Bien que les derniers sondages montraient que 55% des Français étaient favorables à la réouverture des bars et des restaurants, il n’empêche que le nombre de personnes un peu stress, voire carrément flippées (sans parler des hypocondriaques) n’est pas négligeable. Celles et ceux qui ne se précipiteront pas dans les restos du centre-ville risquent d’être encore nombreux.
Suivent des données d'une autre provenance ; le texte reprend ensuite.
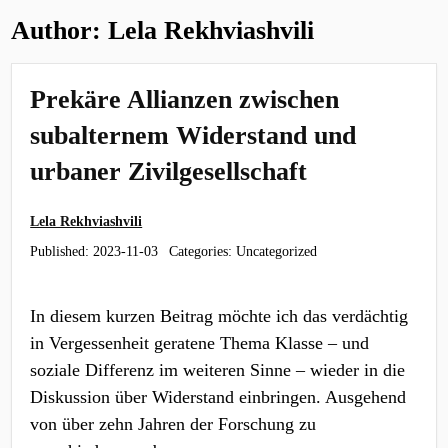
Author:
Lela Rekhviashvili
Prekäre Allianzen zwischen
subalternem Widerstand und
urbaner Zivilgesellschaft
Lela Rekhviashvili
Published:
2023-11-03
Categories: Uncategorized
In diesem kurzen Beitrag möchte ich das verdächtig
in Vergessenheit geratene Thema Klasse – und
soziale Differenz im weiteren Sinne – wieder in die
Diskussion über Widerstand einbringen. Ausgehend
von über zehn Jahren der Forschung zu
Il faut avouer qu’en observant l’attitude de certaines personnes lorsqu’on les croise d’un peu trop près dans des rayons de supermarché, on voit mal comment elles pourraient s’asseoir dans un lieu ou d’autres personnes ouvrent la bouche pour ingérer des aliments !!! Pas plus que d’autres apprécieront de déjeuner ou dîner dans une ambiance proche d’un couloir de CHU… avec des serveurs masqués (consigne sanitaire à confirmer). Et ces réticences n’ont rien de générationnelle !
Le resto sera toujours le resto…
Les solutions à base de commande digitale (en Click & Collect ou par réseau social interposé) devraient donc perdurer encore un certain temps, voire séduire une nouvelle clientèle. Tant mieux pour les restaurateurs : ce sera un revenu complémentaire.
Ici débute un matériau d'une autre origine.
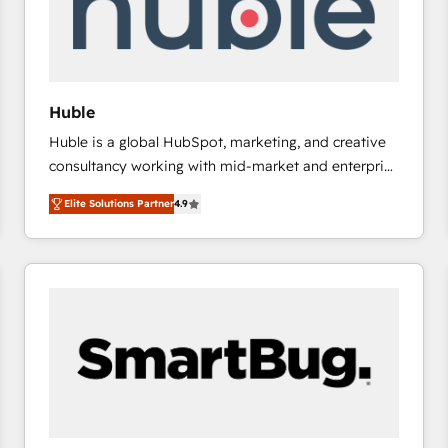
Huble
Huble is a global HubSpot, marketing, and creative
consultancy working with mid-market and enterprise
businesses. We go beyond implementation, shaping
Elite Solutions Partner
4.9
the strategy, processes, and teams that turn
HubSpot into a genuine growth engine. Named
HubSpot's Global Partner of the Year in 2024,
consistently ranked among their top 5 partners
worldwide, and with over 15 years in the ecosystem,
Huble has built a track record that speaks for itself.
One company, one operating model, delivering
across offices and consulting teams in the UK, USA,
Canada, Germany, France, Belgium, Singapore, and
South Africa. Certified compliant with ISO/IEC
Toutefois… de mon point de vue, si manger un plat confectionné avec amour par un grand ou un petit chef sur son canapé n’est pas une mauvaise chose en soi (c’est toujours mieux que d’ouvrir une boîte de raviolis), la restauration à emporter ne permettra jamais d’emmener Le Restaurant chez soi.
Qu’on se le dise bien, le service, la gouaille du serveur (ou de la serveuse), le digestif offert par la patron (ou la patronne), la convivialité… la théâtralité du lieu ne seront jamais compris dans ces formules hors salle.
Certes le virus aura mis le secteur à genoux et l’aura obligé à entamer une mutation que certains regretteront, mais il y a fort à parier qu’il ne sera pas suffisamment fort pour décaniller la Culture (bien franchouillarde) de la table.
Soyons persuadés que les Français et les Françaises reposeront rapidement leurs petits fessiers sur les chaises de leurs restos préférés… qu’ils soient jeunes ou vieux, têtes brûlées ou hypocondriaques, fines gueules ou avales-tout… ils s’attableront à nouveau.